==== TEXT FOR ANALYSIS
Abstract
Pulmonary arterial hypertension (PAH) is an uncommon disease characterized progressive remodeling of pulmonary vasculature. Although treatment for PAH have improved in last two decades but the outcome remains fatal. Currently, the therapies for PAH target three well-established pathways the nitric oxide (NO) pathway, endothelin receptors, and prostanoids. There are multiple potential targets for development of newer drugs in PAH which requires meticulous research and clinical trials.
Keywords: pulmonary arterial hypertension, therapeutic, novel, phosphodiesterase, nitric oxide, prostaglandins, endothelin receptor
Pulmonary arterial hypertension (PAH) is defined as an increase in mean pulmonary arterial pressure (mPAP) of 25 mm Hg or greater at rest, as assessed by right heart catheterization. It is classified into five main subgroups based on clinical and hemodynamic criteria. 1 2 Despite multiple strategies and therapies available, PAH remains an incurable disease with a dismal prognosis. 2 The mPAP greater than 20 mm Hg is above the upper normal limits. Thus, 6th WSPH (World Symposia on Pulmonary Hypertension) Task Force held at Nice in 2018 proposes to include pulmonary vascular resistance ≥ 3Wood Units in the definition of all forms of precapillary pulmonary hypertension (PH) associated with mPAP > 20 mm Hg. But this will require prospective trials in PAH patients whether inclusion of patients with borderline PAH (21–24 mm Hg) will alter outcomes or not. 3 In patients with systemic sclerosis, chronic thromboembolic pulmonary hypertension (CTEPH) and chronic lung disease even a mild elevation of PAP (21–24 mm Hg) is associated with poor prognosis. 4 5 6 Despite multiple strategies and therapies available, PAH remains an incurable disease with a dismal prognosis. 2 Whether to hit early in the course of disease will be beneficial or not have to be confirmed in prospective trials. However, clinically PAH can be classified according to response to vasodilators like inhaled nitric oxide (NO), intravenous epoprostenol, or adenosine responders are rare among patients with PAH but those with vasoreactive are good candidates for treatment with calcium channel blockers. An acute response is defined as decrease in mPAP by at least 10 mm Hg to an absolute mPAP value lower than 40 mm Hg in setting of unchanged or increased cardiac output. Currently, three well established targets for PAH involve the NO-sGC-cGMP pathway, endothelin receptor antagonists, and prostanoids ( Fig. 1 ). However, there is lack of comparative data for the currently available drugs. There is also need for newer therapies which are more specific and may confer a mortality benefit, as the annual mortality with current classes of drugs still remains high, at approximately 10% per year.
========
==== ENTRIES SHOWN
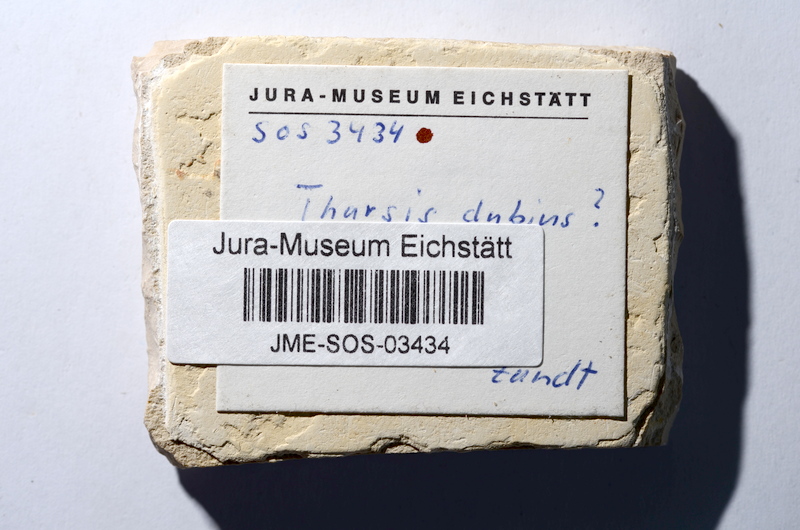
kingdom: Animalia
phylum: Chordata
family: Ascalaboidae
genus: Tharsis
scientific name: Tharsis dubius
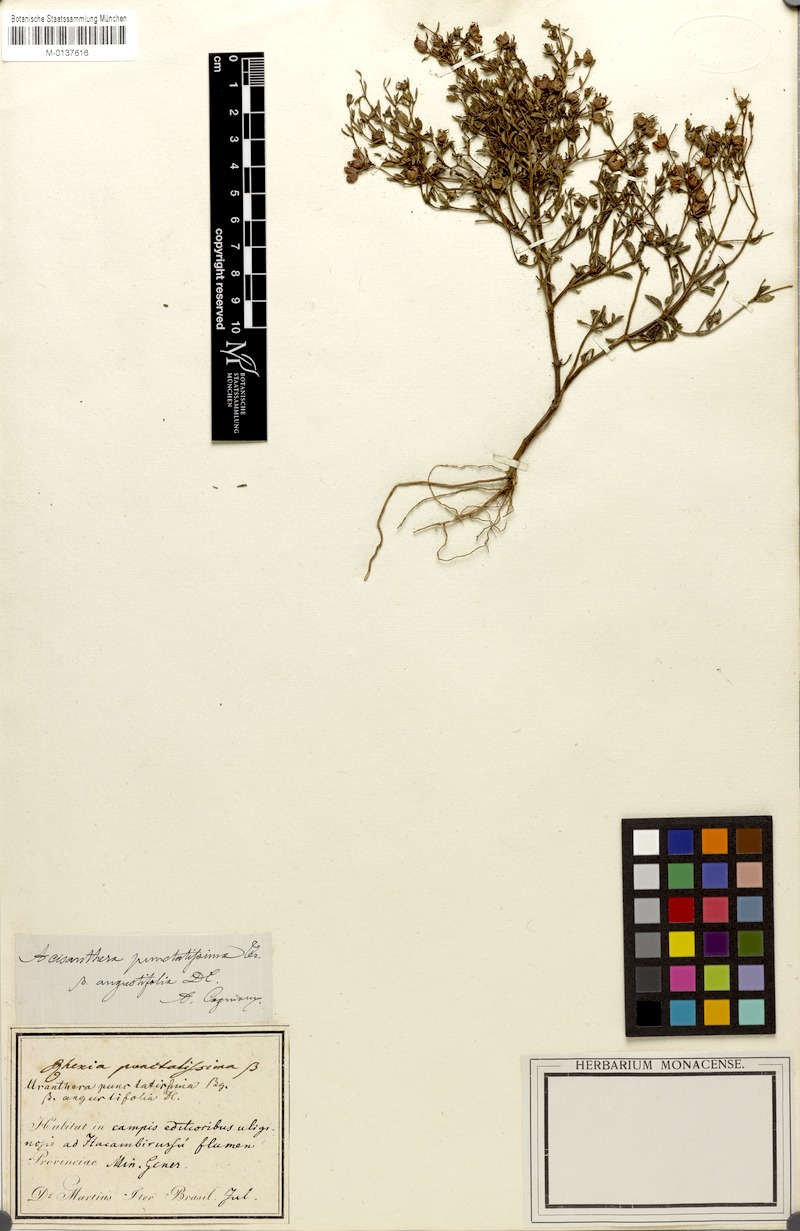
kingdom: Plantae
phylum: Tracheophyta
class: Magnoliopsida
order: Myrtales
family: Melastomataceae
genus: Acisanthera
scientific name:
========
==== ENTRIES SHOWN
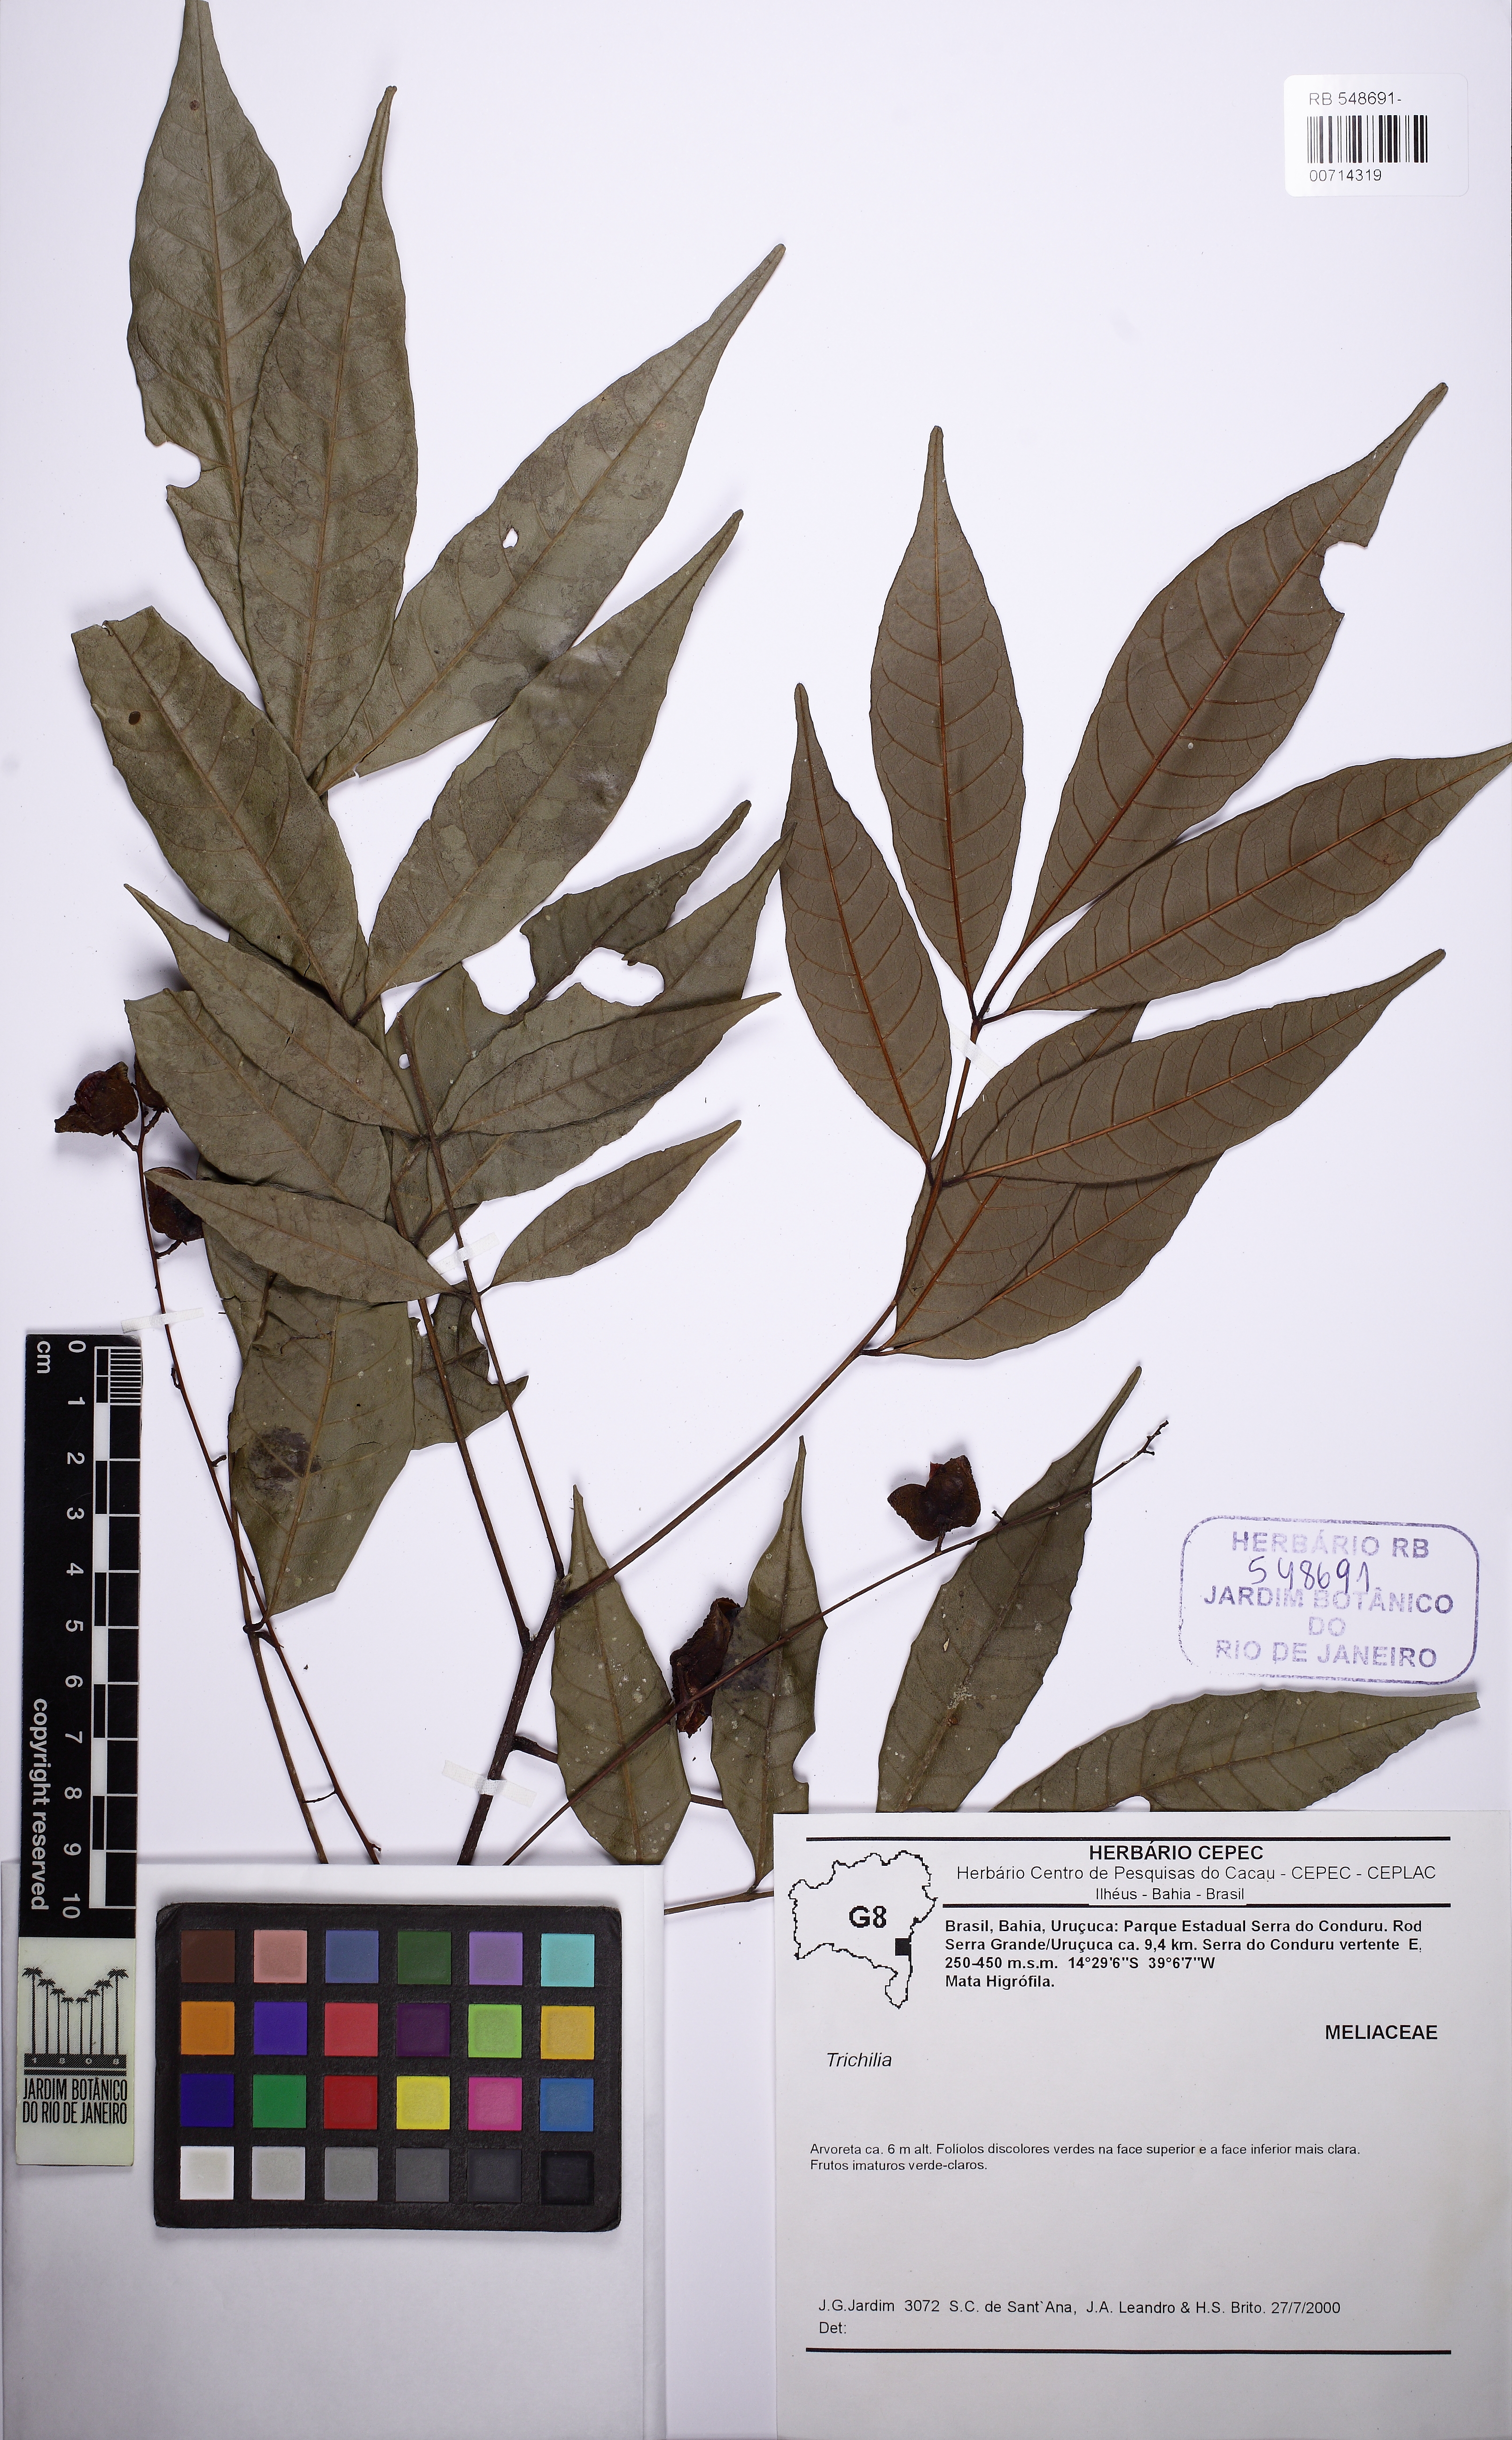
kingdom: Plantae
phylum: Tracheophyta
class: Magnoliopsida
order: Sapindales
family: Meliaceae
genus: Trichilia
========
==== ENTRIES SHOWN
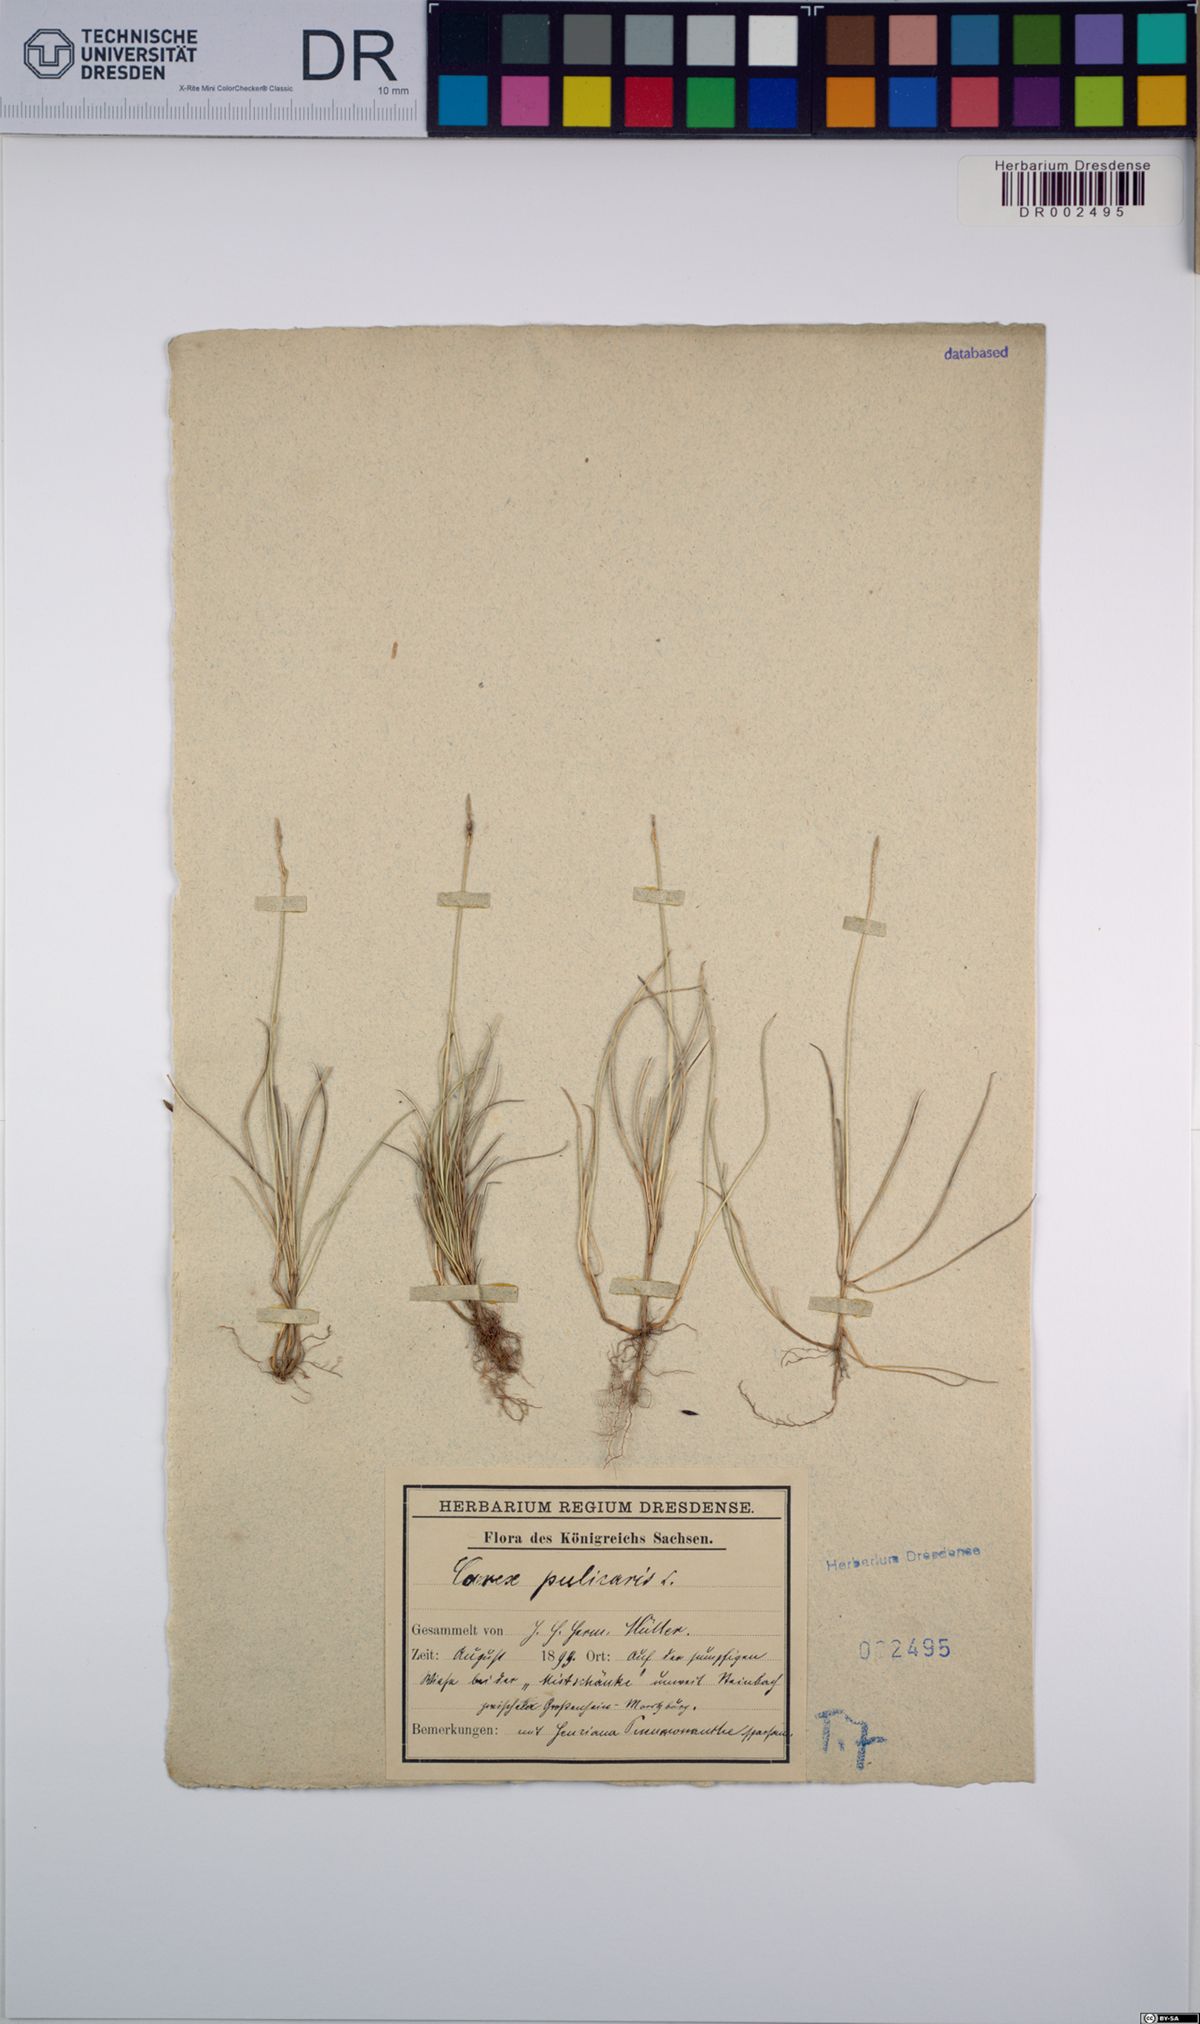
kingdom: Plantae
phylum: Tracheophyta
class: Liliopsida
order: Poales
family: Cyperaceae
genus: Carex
========
List every keyword given in the pulmonary arterial hypertension text. The lines have nothing to do with the pulmonary arterial hypertension text.

▸ THE ANSWER:
pulmonary arterial hypertension, therapeutic, novel, phosphodiesterase, nitric oxide, prostaglandins, endothelin receptor